WITH the future waning in allure as a result of global warming, disease, terrorism, piracy, crippling debt worldwide and the breakup of Lindsay Lohan and Samantha Ronson, the entertainment industry seems to be revisiting the past with increasing zeal.
We’ve seen this before in popular culture, of course -- nostalgia is a lot like it used to be. Creators of television shows and movies never tire of trying to polish up our temps perdu. The assumption is that if a period has passed, that makes it somehow better than today. Thus, the awful retro-1950s sit-com Happy Days begat the lame disco-era sitcom That Seventies Show.
But lately, North American TV and movie writers seem focused not just on whitewashing the past, but on returning to fix things. With the movies Groundhog Day and Back to the Future as memorable precedents, at least two upcoming movies and a couple of TV series thrust their protagonists back in time, or in age, to change their futures.
I haven’t seen the movies -- just their trailers, which these days are so long they tell the whole story anyway. In Seventeen Again, Matthew Perry plays a separated father of two alienated teens who finds himself 17 once more, with the good fortune of looking like Zac Efron. Nevertheless, he remains in the present day, so his own children are among his peers. I gather that by the end of the movie he realizes that the existence he has found unsatisfying as an adult may be disappointing because of character flaws he could have corrected in his youth.

* _SUPPLIED DATA_:
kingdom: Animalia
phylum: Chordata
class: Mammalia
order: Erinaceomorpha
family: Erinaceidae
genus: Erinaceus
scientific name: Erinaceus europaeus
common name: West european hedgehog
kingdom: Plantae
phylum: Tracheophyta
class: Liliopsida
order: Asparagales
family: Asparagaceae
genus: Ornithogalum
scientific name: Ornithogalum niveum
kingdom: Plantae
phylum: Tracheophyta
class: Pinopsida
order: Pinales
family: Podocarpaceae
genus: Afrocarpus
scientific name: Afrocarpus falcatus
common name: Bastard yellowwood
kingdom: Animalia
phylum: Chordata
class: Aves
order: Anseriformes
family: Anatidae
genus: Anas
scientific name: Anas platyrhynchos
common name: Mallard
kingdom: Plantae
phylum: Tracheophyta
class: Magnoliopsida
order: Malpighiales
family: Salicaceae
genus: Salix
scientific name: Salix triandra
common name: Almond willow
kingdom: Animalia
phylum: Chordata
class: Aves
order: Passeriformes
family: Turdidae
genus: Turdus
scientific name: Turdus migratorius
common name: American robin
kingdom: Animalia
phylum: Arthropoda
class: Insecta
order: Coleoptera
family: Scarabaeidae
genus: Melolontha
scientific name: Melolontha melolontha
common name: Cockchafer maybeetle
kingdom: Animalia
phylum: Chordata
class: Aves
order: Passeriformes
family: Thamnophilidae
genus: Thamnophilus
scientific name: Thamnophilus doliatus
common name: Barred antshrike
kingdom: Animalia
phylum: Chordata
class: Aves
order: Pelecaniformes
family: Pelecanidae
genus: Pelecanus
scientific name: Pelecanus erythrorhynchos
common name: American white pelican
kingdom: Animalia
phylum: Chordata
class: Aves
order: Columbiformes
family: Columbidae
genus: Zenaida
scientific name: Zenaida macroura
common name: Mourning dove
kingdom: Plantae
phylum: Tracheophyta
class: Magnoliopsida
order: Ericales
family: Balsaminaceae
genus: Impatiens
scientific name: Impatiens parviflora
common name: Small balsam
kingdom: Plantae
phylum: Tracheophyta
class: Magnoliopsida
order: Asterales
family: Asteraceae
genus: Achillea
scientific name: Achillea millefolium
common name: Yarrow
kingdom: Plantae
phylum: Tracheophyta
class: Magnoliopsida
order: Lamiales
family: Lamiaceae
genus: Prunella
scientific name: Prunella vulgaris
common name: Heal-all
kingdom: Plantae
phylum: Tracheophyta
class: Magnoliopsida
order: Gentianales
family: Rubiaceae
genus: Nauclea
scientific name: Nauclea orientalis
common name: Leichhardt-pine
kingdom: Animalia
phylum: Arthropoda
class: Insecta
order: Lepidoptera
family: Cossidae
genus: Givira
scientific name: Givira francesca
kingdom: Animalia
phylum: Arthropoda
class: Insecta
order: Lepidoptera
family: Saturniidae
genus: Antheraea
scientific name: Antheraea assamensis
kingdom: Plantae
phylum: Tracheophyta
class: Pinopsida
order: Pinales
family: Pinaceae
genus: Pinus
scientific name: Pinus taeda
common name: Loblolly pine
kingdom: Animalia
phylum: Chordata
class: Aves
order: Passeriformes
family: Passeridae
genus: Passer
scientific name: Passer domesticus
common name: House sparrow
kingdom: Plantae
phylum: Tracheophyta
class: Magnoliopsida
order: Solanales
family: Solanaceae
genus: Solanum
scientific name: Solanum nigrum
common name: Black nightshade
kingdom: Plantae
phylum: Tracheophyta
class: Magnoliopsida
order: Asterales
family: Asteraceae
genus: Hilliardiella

* _EXERCISE 1_:
In the column about nostalgia in TV and movies, which actor plays the separated father in Seventeen Again?
* _EXERCISE 2_:
Continue the column about nostalgia in TV and movies, starting after its last sentence.
The items are not needed for what follows.

* _RESPONSE 1_:
Matthew Perry

* _RESPONSE 2_:
Which adult can’t relate to this theme? Whenever my son asks me questions on some topic I should have aced in high school -- or I discover, to my surprise, that Sweden is not an island -- I kick myself for having been such a lousy student. If I could revisit those days I would spend a lot less time batting my eyelashes at boys who would turn out to be gay and a lot more time poring over maps and getting the hang of atoms. The stuff we did or didn’t do in high school obviously matters -- and not just in terms of the girl or guy who got away.
But of course that tends to be Hollywood’s focus. Case in point: The Ghosts of Girlfriends Past. Matthew McConaughey, the world’s best-looking bad actor, is appropriately cast as a shallow ladies’ man. Visited by Michael Douglas, which is a scary enough prospect for most of us, he has an extended Scrooge moment in which he is forced to examine his past actions and how they have affected his present. Naturally, lurking in his history is the dimpled girl who eluded his grasp (Jennifer Garner) --somebody who’s not interested in him any more but would have been a keeper if he’d only realized it earlier.
How many of us remain obsessed with the people we dated in high school? On the rare occasion that I recall them, it usually prompts me to cringe at our mutual unsuitability. What were we thinking? Oh, right -- we weren’t. The matchmaking came courtesy of the demon Lust and his sidekick, Ego.
Yet high school holds a peculiar sway over Erica Strange, the protagonist in CBC TV’s Being Erica, an engaging series with an appealing actor (Erin Karpluk) at its core. At 32, Erica feels she hasn’t fulfilled her potential and blames her underachievement on her youthful missteps. A mysterious therapist allows her to revisit key moments in her life -- like her bat mitzvah -- and handle them differently, although things rarely work out exactly as she had hoped.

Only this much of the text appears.